I had never read Le Morte d'Arthur but we did in his class and I'll never forget watching this actress with black curly frizzy hair portraying Guinevere on the tv and me thinking, "That's me!!"
Of course, one fairy tale naturally leads to another and after that my library trips mostly consisted of wizards and knights and ladies with bell sleeves, but also hobbits and dwarves and dragons. Oh, and Knights Templar and the Holy Grail with a bit of chivalry thrown in.
So you see, last week after I made these:
The itch was still there to capture the imagination of that little girl who painted her room with blood red walls and cut up calendars by Edmund Blair Leighton to hang above her bed.
So I turned to antlers, but I also turned to imagery.
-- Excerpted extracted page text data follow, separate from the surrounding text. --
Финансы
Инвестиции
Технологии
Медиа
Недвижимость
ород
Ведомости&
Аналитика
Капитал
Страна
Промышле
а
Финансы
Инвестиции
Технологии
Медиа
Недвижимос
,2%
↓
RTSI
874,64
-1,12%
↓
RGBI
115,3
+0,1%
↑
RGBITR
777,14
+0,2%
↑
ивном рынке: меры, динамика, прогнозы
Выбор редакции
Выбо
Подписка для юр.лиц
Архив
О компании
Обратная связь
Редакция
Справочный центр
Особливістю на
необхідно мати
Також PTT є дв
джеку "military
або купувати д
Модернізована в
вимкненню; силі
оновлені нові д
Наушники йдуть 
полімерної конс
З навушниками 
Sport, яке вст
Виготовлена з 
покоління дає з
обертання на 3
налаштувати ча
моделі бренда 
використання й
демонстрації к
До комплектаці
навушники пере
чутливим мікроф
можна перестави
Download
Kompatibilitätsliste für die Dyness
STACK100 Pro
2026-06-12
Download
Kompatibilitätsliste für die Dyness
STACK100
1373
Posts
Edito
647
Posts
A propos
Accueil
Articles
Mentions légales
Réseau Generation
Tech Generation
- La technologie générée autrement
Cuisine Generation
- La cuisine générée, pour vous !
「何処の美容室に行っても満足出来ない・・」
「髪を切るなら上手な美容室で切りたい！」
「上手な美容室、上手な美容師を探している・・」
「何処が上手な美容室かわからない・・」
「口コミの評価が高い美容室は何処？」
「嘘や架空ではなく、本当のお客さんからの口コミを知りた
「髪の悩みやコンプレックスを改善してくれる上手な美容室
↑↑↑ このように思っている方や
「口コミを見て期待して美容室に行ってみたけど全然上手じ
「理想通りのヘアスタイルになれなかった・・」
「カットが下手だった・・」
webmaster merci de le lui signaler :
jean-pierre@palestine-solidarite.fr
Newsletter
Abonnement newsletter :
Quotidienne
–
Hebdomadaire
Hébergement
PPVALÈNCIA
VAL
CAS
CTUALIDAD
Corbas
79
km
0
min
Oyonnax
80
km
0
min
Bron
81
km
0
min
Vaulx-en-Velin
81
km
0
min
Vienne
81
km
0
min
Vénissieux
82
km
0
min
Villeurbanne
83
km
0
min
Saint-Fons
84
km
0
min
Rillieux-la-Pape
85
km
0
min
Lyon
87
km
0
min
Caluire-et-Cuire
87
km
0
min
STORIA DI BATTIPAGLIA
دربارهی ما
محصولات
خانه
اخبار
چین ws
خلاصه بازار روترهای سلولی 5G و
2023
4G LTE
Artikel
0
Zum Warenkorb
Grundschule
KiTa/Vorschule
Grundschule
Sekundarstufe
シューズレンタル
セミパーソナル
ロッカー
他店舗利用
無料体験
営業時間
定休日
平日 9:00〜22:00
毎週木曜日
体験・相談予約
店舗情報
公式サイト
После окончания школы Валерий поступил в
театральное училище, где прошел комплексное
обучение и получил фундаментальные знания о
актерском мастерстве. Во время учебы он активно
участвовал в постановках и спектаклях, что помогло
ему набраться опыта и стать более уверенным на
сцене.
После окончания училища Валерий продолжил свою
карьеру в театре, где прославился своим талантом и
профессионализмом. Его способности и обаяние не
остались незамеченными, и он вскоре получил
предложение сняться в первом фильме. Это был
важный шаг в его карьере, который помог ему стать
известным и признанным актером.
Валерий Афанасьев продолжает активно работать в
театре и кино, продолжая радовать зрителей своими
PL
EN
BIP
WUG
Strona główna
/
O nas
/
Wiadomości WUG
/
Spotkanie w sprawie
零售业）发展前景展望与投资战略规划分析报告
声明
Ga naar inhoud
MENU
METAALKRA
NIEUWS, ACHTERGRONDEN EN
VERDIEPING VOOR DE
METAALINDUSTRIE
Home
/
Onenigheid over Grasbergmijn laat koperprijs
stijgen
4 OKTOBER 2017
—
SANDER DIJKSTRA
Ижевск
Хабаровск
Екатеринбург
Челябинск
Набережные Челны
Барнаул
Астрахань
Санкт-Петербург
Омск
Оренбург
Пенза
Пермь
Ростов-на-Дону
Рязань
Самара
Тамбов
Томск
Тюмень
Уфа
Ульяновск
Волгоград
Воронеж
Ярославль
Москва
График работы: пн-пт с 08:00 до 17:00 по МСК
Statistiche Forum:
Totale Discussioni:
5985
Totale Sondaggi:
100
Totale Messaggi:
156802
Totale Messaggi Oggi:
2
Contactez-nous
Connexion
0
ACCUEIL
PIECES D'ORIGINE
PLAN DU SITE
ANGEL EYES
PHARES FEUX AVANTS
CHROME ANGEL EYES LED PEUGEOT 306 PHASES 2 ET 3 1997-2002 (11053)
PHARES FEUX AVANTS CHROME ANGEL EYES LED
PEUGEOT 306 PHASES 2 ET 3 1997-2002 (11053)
I remember Mr. Bender talking about the Coat of Arms, the heraldic symbols used by medieval knights and families to represent themselves and their proudest moments.
Each image meant something, each moon, each sword, each laurel, each fleur-de-lis said something to your foe or friend that did not need words.
With my heart and hands, I'm creating a collection, a legitimate assemblage of an idea that has been blossoming in my heart since I was a girl fueled by the people I've known, the books I've read, and the cities I've visited (there is nothing like a jaunt through the Tower of London to make you want bell sleeves).
It started with the midi rings and it's continuing here:
The antlers of the stag represent strength and fortitude.
The moon represents serenity.
The sword, justice and honor.
They are mindfully combined to mean something for the wearer about the wearer and they are only the first in a series of pieces, all with meanings drawn from traditions that are centuries old.
I'm working when I can and I hope to show you everything in the coming week.
In the meantime, I hope you have what it takes to be you, I know I'm working with heart and hands to be me.